I liked this book, as I have the others in the Robert Langdon series, up until the point Brown goes full leftist and embraces random forced sterilization as a means of population control. I've endured his previous leftist positions because they've always had some balance by one of the characters. Not so here - by the end, everyone is fully on board the "we're all going to die from overpopulation, so let's force sterilize 1/3 the population" train. Not only is it kooky leftism, it totally destroys the end of the book. What kind of climax is it when our hero arrives too late to stop the one thing he's been working towards the entire novel, only to further find that everyone apparently agrees this was much ado about nothing, as if had they only listened more to the bad-guy "madman", they would have seen his point and probably just joined him in his plot.
This is what happens when you let your liberal ideology get in the way of a good story, and it's a complete let down to the reader.
Style is one thing, but the tricks overpowered the storyline. I certainly enjoyed the tour over one of the most beautiful cities in the world but the overly twisted plot irritated me.

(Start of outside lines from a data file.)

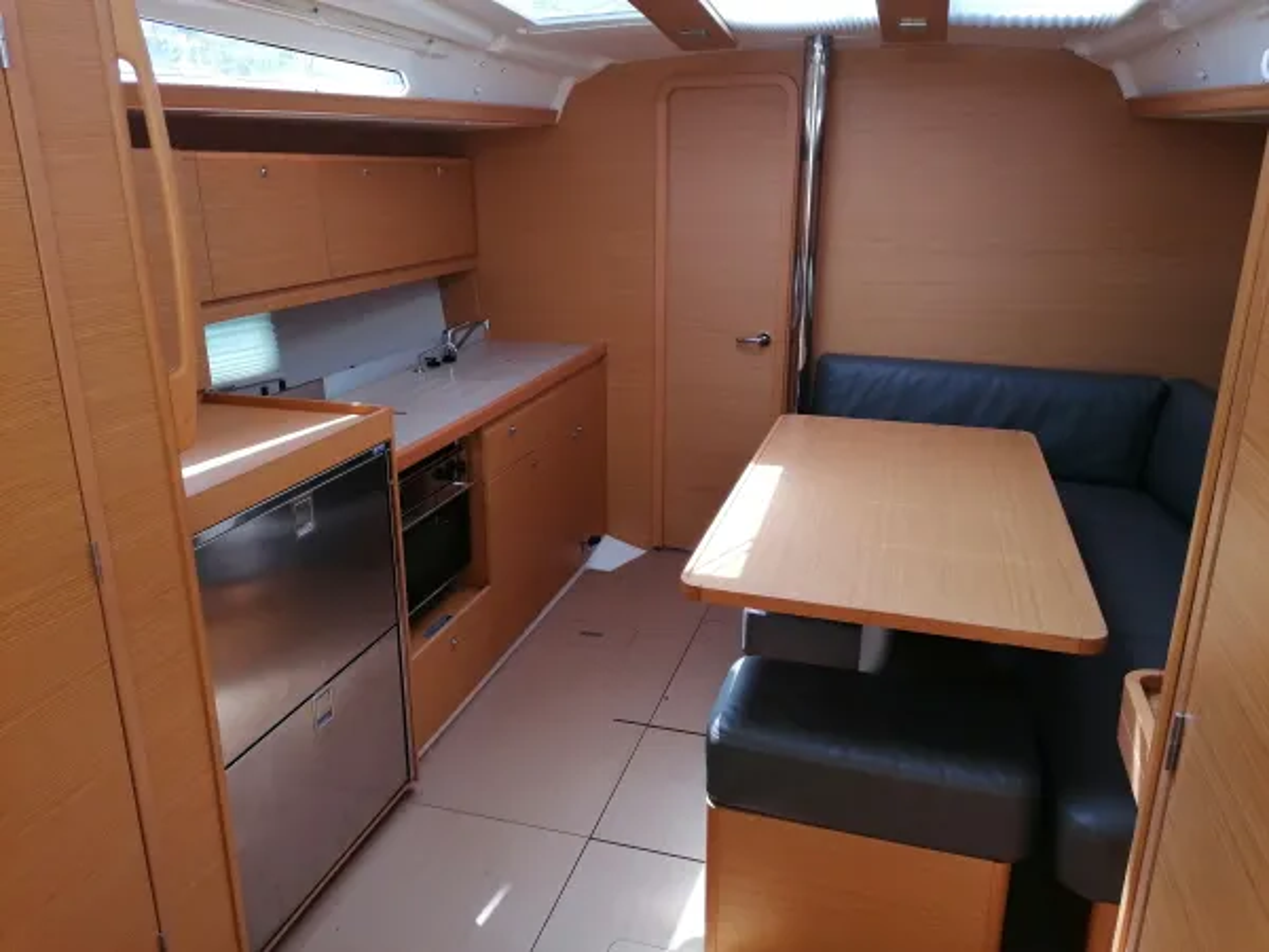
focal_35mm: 27
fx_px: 990
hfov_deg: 65.3
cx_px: 634
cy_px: 476
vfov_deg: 51.4
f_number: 1.8
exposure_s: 1/100
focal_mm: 4.75
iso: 64
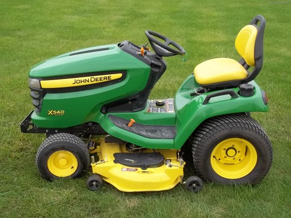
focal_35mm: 46
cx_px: 146
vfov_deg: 31.5
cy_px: 109
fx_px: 387
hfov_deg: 41.2
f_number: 3.7
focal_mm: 8.3
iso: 64
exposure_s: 1/250
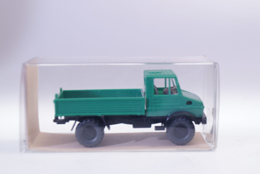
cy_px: 87
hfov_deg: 37.9
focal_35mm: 52
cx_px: 130
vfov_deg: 25.7
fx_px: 379
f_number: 8
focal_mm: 35
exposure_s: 1/10
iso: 200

Paul Mitchell performed flawlessly.
I loved the overall story! I understand that people find it unbelievable that a protagonist or anyone would go through all these lengths to justify a means... But Dan Brown portrayed it masterfully! Just like the symbols and art work in Professor Langdon's world, not every thing is as it may seem or portray!
Had really high hopes for this. Listened to it on a family road trip. We took turns groaning at how campy this was on all fronts. The story alludes to the fact that Dan Brown is running out of money. If free, still a rip-off. Not worth the storage space on your phone. Have a great day.